Durch den Vollzug der Krönung und Salbung wurde der Herrscher zu einer geweihten Person, er stand im Dienste des universalen Königtum Jesu Christi als Wahrer der Rechte Gottes in der Welt; ferner verkörperte er auf mystische Weise das Ganze des Volkes. Alle Handlungen Kaiser Karls waren von dem Wissen um diese tieferen Zusammenhänge bestimmt, werden uns durch dieses wissen verständlich. Sein ganzes Leben beweist und bestätigt die Idee des christlichen Kaisertums. Es ist dies das Programm des Zusammenwirkens von Thron, Altar und Familie als der Grundlage einer christlichen Gesellschaft und jeder sozialen Ordnung, worin sich dann das Christkönigtum verwirklicht. „Sta et retine“ lautete der Auftrag des Königs bei der Szepterübergabe „Stehe fest und weiche nicht zurück von dem Platz, der Dir von Gott zugewiesen wurde.“ Was ihn aber wirklich bis zur Wurzel ergriff Familie und Religion, Gottesdienst, Gatten- und Kinderliebe, das hing für Karl auch wieder mit dem ererbten Auftrag für sein Haus und seine Monarchie zusammen.

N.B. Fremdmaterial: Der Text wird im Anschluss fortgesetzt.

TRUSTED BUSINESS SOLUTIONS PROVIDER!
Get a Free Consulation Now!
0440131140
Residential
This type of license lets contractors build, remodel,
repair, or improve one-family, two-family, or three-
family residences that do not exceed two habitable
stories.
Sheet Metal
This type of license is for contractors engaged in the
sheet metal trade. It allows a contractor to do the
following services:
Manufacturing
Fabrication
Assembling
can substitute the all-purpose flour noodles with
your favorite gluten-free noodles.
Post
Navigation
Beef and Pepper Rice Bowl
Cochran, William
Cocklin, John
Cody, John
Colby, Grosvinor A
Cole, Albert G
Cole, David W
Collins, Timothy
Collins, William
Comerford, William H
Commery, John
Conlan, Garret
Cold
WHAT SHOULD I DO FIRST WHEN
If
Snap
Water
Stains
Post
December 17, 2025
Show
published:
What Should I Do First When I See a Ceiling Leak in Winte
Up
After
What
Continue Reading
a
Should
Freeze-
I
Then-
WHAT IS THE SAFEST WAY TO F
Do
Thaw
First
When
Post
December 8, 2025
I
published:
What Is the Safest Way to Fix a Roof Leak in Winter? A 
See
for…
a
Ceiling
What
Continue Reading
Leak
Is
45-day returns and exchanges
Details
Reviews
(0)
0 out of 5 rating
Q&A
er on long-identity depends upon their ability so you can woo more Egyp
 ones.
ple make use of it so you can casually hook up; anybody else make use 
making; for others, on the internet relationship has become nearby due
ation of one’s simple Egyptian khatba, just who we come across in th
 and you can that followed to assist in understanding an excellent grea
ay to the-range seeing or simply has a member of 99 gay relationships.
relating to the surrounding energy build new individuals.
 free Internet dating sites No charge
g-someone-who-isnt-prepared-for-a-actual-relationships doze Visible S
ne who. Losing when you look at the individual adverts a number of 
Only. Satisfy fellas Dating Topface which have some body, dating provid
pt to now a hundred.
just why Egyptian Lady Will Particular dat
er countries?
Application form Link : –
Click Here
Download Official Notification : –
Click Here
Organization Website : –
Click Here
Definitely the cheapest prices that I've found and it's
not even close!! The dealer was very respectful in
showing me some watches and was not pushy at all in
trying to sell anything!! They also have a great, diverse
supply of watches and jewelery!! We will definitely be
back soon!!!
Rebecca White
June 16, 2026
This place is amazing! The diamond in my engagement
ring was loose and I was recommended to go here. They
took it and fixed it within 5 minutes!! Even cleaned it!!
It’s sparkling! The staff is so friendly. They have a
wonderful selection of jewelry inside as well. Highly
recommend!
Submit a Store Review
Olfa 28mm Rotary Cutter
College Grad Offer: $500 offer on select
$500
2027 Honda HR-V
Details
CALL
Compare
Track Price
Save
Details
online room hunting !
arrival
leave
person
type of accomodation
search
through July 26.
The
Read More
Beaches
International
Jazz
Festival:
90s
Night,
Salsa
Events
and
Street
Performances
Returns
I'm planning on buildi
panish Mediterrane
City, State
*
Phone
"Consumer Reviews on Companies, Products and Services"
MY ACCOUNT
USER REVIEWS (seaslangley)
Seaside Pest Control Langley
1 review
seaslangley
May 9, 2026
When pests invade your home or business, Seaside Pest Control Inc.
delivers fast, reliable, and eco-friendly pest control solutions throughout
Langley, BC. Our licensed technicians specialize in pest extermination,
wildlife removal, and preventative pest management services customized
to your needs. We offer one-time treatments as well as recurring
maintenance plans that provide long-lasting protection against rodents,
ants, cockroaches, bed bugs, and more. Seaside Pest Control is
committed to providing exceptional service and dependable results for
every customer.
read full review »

Eines wird im Leben und Wirken Kaiser Karls klar und ist das bleibende Zeichen in der Welt: „Die menschlichen Werte erschöpfen sich nicht allein in Macht und Größe. Die geschichtliche Stellung Karls von Österreich darf nicht bloß nach dem Bilde einer auf seinem Platze denkbaren kraftvolleren Persönlichkeit und einer vollkommeneren Staatskunst bemessen werden, als es die seine war. Im Leben Kaiser Karls wurde sichtbar, daß das Gutgemeinte noch nicht das gute Gelingen nach sich ziehen muß und der Erfolg dem Besten versagt bleiben kann. Ja, schlußendlich leuchtet eine Wahrheit auf, daß der augenscheinliche Erfolg der Feinde eben gerade kein Zeichen göttlicher Bestätigung sein kann.